None of those things felt true.
The truth sat heavy in his chest. The truth was cold and metallic and tasted like old fear.
Belos was gone, and Hunter had no home left.
People kept passing him- parents guiding their children, friends linking arms, coven scouts helping one another limp into the daylight outside. They didn’t look at him. Why would they? He had nothing to do with any of them, not anymore. Not after everything the Emperor’s Coven had done. Not after everything he had been part of. Even if it hadn’t been his choice, even if he had barely understood it, the stain of it clung to him.
He scratched at his arm, restless. The wolf shirt Camila helped him sew felt soft beneath his palm, a flimsy reassurance.
Maybe it was better that he was alone now. Maybe it was better-
“Little prince?”
Hunter jolted from his thoughts, spinning around.
Darius stood behind him, arms crossed in that deceptively lazy way of his and Eberwolf perched on his shoulder like a smug, furry accessory. At the site of the new scars littering Hunter’s face and body, the ex-coven heads couldn’t help but recoil slightly. Despite this, both looked surprisingly… relieved?
“Thought I smelled angst,” Darius said dryly. “Should’ve known it was you.”
Eberwolf chattered in agreement, then launched himself off Darius’s shoulder to pat Hunter’s knee.
Hunter blinked. “Oh. Uh- hi.”
Darius raised an eyebrow. “That’s all we get? After what was almost the end of the world? Honestly, I expected tears.”
Hunter flushed. “I- I wasn’t crying!”
Darius smirked in a way that almost felt, to Hunter’s shock, fond. “Relax. Come here. Let’s see what ridiculous outfit the human realm inflicted on you.”
Hunter tugged the hem of his shirt self-consciously. “They’re human realm beasts— wolves. I… made it myself.”
He lifted the fabric so they could see the design- a slightly lopsided, heartfelt silhouette stitched with thick, uneven thread. Camila had helped him but the work was his. The unevenness was his. The effort was his.
He’d been proud of it once.
Now the pride felt complicated, tangled up in the guilt thrumming under his skin.
Darius stared.
Eberwolf stared harder.
“…It’s hideous,” Darius announced at last.
Hunter’s face fell. “Oh.”
“Hideously charming,” Darius corrected teasingly, ruffling his hair in a move he pretended wasn’t affectionate.
Eberwolf chirped, rubbing their face against Hunter’s elbow in clear approval.
Hunter blinked, overwhelmed by the warmth curling through his chest. It felt fragile. Too fragile.
“Oh,” he said again, softer, and a small smile settled across his lips. Tears pricked threateningly at the corners of his eyes.
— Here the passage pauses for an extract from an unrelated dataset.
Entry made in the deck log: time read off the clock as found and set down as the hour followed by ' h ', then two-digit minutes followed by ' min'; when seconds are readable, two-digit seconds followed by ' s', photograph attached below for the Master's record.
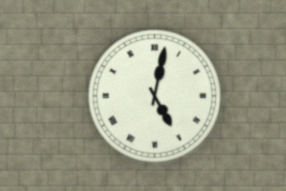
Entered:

Darius stepped back, the moment of softness settling into something heavier. His eyes flicked to the crowds, then back to Hunter. “Well, we should get going. We’ve got work to do, the isles won’t rebuild themselves after all. The covens are disbanded, the emperors gone, and there’s political ash everywhere. Eber and I need to help clean it up.”
Eberwolf nodded, making an exaggerated sweeping gesture.
Hunter swallowed and his faint smile completely disappeared. “Right. That makes sense. I- I should probably…”
But he didn’t finish the sentence. Because he didn’t know what came next.
Where was he supposed to go? What did someone like him do when the world put itself back together and he didn’t fit anywhere inside it?
Darius’s gaze sharpened, just for a heartbeat. As though he saw too much. As though he understood.
But the moment passed. He squeezed Hunter’s shoulder once in a firm grounding gesture and then he and Eberwolf walked away into the sunlight filtering through the broken ceiling.
Hunter watched them leave, throat tight.
And then he was alone again.
Truly alone.
Little by little the Archives emptied. Laughter and reunions faded, the echoes thinning until they drifted away entirely. The final families left through the doors. Outside the sun began to set.
The world grew quiet and echoing and cold.
Hunter stood still long after there was no real reason to.
He didn’t want anyone to see him like this- adrift, uncertain, exposed. He didn’t want to be the only one left behind, the only one without someone calling his name, tugging his sleeve, guiding him home.
He sank further behind the pillar, pulling his knees up to his chest. It felt childish. It felt stupid.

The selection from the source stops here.